(Stored data entries)
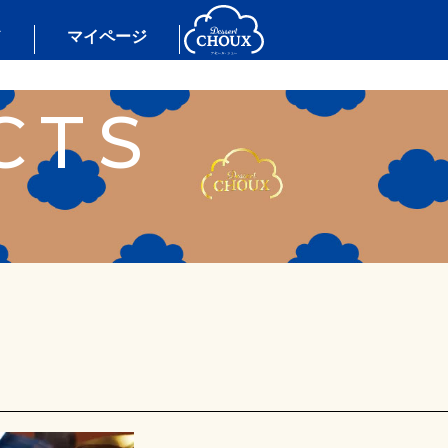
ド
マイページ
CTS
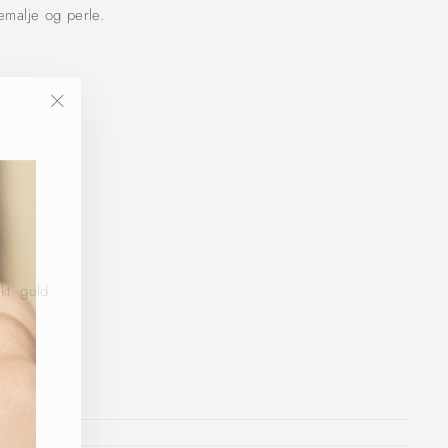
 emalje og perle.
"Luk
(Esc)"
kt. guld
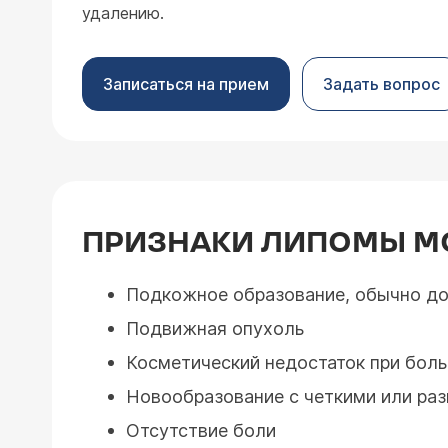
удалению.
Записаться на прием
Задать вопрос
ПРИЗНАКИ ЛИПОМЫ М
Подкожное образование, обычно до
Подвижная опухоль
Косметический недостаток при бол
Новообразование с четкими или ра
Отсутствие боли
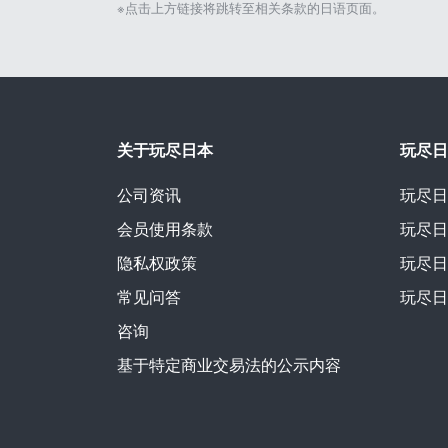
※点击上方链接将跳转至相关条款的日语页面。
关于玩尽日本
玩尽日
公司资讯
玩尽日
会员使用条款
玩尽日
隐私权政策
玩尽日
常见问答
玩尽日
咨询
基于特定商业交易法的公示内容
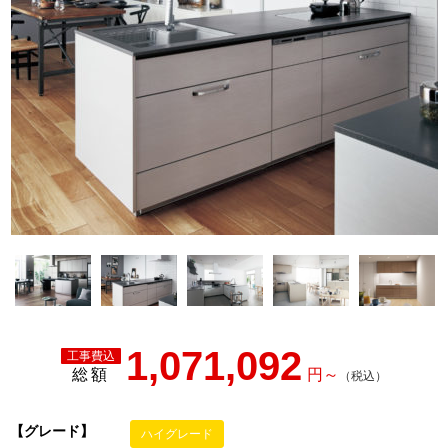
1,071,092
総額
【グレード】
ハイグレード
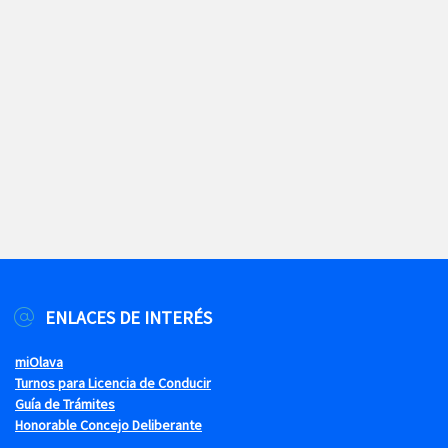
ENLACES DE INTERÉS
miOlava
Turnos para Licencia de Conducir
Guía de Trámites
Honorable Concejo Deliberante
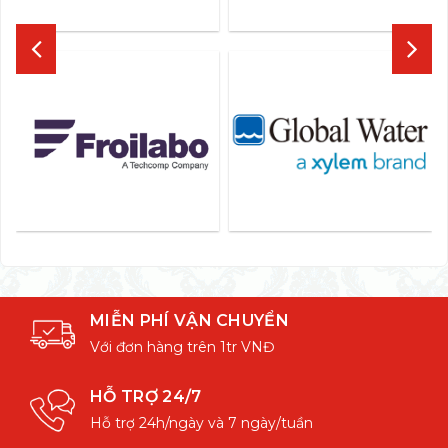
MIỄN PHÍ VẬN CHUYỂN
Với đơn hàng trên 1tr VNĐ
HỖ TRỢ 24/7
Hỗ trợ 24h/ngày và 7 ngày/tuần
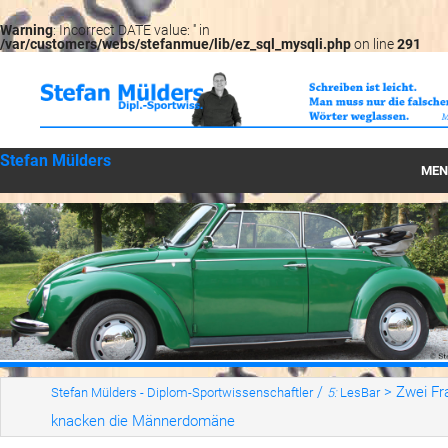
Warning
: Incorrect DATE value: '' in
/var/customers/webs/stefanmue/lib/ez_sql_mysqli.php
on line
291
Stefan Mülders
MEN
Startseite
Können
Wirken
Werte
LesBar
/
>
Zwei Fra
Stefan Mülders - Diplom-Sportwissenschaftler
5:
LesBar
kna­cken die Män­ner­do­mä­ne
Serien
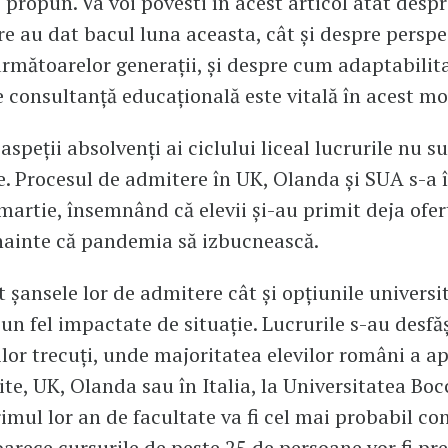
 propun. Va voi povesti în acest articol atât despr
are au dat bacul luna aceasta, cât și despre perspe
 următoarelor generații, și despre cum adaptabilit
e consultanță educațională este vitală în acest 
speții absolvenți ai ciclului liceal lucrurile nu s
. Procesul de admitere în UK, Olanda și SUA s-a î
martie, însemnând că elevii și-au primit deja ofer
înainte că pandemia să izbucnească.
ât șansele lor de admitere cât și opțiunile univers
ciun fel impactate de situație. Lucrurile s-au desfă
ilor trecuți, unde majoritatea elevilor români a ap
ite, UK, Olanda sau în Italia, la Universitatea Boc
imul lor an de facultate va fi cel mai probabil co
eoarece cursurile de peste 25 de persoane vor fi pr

▶ ACTION ITEM: Provide only the count of lines within the entries above that include the string "despre".

▶ ANSWER SPACE: 2